Print out the entries below with no edits.
*** INPUT FOR THIS TASK Section Begins ***
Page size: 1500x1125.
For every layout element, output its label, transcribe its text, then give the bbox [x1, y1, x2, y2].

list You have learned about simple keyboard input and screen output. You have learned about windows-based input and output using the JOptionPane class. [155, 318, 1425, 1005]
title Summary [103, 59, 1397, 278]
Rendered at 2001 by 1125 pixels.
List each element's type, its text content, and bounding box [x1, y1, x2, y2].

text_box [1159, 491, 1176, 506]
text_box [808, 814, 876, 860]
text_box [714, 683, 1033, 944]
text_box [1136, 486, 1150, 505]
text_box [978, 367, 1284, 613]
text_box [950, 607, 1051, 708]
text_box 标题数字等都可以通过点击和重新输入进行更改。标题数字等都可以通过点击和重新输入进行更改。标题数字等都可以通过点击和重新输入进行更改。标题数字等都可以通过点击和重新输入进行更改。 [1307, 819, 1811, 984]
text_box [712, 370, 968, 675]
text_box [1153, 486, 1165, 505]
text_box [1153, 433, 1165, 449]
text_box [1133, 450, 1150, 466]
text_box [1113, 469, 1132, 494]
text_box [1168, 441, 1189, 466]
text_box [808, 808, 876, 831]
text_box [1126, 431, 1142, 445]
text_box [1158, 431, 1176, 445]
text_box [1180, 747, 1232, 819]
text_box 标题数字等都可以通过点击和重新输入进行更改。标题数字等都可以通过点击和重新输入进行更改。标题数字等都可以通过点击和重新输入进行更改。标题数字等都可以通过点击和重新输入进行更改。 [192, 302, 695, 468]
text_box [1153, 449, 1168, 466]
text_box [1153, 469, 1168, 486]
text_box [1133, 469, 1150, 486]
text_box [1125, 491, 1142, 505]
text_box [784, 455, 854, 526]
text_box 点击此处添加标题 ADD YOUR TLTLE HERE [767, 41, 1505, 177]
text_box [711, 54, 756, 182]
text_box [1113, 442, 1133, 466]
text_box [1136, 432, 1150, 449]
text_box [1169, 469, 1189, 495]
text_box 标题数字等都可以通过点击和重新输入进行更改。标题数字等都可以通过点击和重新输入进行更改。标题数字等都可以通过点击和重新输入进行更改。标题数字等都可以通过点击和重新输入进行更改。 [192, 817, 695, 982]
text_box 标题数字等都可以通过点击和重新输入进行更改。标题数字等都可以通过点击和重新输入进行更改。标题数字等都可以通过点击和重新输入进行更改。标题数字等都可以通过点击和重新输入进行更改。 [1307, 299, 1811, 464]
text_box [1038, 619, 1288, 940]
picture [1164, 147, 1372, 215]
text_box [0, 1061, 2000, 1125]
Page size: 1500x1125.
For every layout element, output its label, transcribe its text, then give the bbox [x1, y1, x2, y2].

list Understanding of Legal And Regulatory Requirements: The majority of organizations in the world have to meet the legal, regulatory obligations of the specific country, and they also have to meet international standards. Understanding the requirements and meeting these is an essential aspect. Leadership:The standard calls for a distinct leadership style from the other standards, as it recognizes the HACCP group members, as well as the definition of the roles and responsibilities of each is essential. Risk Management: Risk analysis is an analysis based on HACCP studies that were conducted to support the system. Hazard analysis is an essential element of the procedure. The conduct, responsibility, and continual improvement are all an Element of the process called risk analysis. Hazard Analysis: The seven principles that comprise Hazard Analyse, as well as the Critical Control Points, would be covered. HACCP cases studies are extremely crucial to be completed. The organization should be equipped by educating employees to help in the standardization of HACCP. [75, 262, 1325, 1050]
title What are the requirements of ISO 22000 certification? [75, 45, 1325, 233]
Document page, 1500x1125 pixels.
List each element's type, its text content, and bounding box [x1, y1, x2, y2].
*** INPUT FOR THIS TASK Section Ends ***
§ **SOLUTION TO THIS PROBLEM**:
Page size: 1500x1125.
For every layout element, output its label, transcribe its text, then give the bbox [x1, y1, x2, y2].

list You have learned about simple keyboard input and screen output. You have learned about windows-based input and output using the JOptionPane class. [155, 318, 1425, 1005]
title Summary [103, 59, 1397, 278]
Rendered at 2001 by 1125 pixels.
List each element's type, its text content, and bounding box [x1, y1, x2, y2].

text_box [1159, 491, 1176, 506]
text_box [808, 814, 876, 860]
text_box [714, 683, 1033, 944]
text_box [1136, 486, 1150, 505]
text_box [978, 367, 1284, 613]
text_box [950, 607, 1051, 708]
text_box 标题数字等都可以通过点击和重新输入进行更改。标题数字等都可以通过点击和重新输入进行更改。标题数字等都可以通过点击和重新输入进行更改。标题数字等都可以通过点击和重新输入进行更改。 [1307, 819, 1811, 984]
text_box [712, 370, 968, 675]
text_box [1153, 486, 1165, 505]
text_box [1153, 433, 1165, 449]
text_box [1133, 450, 1150, 466]
text_box [1113, 469, 1132, 494]
text_box [1168, 441, 1189, 466]
text_box [808, 808, 876, 831]
text_box [1126, 431, 1142, 445]
text_box [1158, 431, 1176, 445]
text_box [1180, 747, 1232, 819]
text_box 标题数字等都可以通过点击和重新输入进行更改。标题数字等都可以通过点击和重新输入进行更改。标题数字等都可以通过点击和重新输入进行更改。标题数字等都可以通过点击和重新输入进行更改。 [192, 302, 695, 468]
text_box [1153, 449, 1168, 466]
text_box [1153, 469, 1168, 486]
text_box [1133, 469, 1150, 486]
text_box [1125, 491, 1142, 505]
text_box [784, 455, 854, 526]
text_box 点击此处添加标题 ADD YOUR TLTLE HERE [767, 41, 1505, 177]
text_box [711, 54, 756, 182]
text_box [1113, 442, 1133, 466]
text_box [1136, 432, 1150, 449]
text_box [1169, 469, 1189, 495]
text_box 标题数字等都可以通过点击和重新输入进行更改。标题数字等都可以通过点击和重新输入进行更改。标题数字等都可以通过点击和重新输入进行更改。标题数字等都可以通过点击和重新输入进行更改。 [192, 817, 695, 982]
text_box 标题数字等都可以通过点击和重新输入进行更改。标题数字等都可以通过点击和重新输入进行更改。标题数字等都可以通过点击和重新输入进行更改。标题数字等都可以通过点击和重新输入进行更改。 [1307, 299, 1811, 464]
text_box [1038, 619, 1288, 940]
picture [1164, 147, 1372, 215]
text_box [0, 1061, 2000, 1125]
Page size: 1500x1125.
For every layout element, output its label, transcribe its text, then give the bbox [x1, y1, x2, y2].

list Understanding of Legal And Regulatory Requirements: The majority of organizations in the world have to meet the legal, regulatory obligations of the specific country, and they also have to meet international standards. Understanding the requirements and meeting these is an essential aspect. Leadership:The standard calls for a distinct leadership style from the other standards, as it recognizes the HACCP group members, as well as the definition of the roles and responsibilities of each is essential. Risk Management: Risk analysis is an analysis based on HACCP studies that were conducted to support the system. Hazard analysis is an essential element of the procedure. The conduct, responsibility, and continual improvement are all an Element of the process called risk analysis. Hazard Analysis: The seven principles that comprise Hazard Analyse, as well as the Critical Control Points, would be covered. HACCP cases studies are extremely crucial to be completed. The organization should be equipped by educating employees to help in the standardization of HACCP. [75, 262, 1325, 1050]
title What are the requirements of ISO 22000 certification? [75, 45, 1325, 233]
Document page, 1500x1125 pixels.
List each element's type, its text content, and bounding box [x1, y1, x2, y2].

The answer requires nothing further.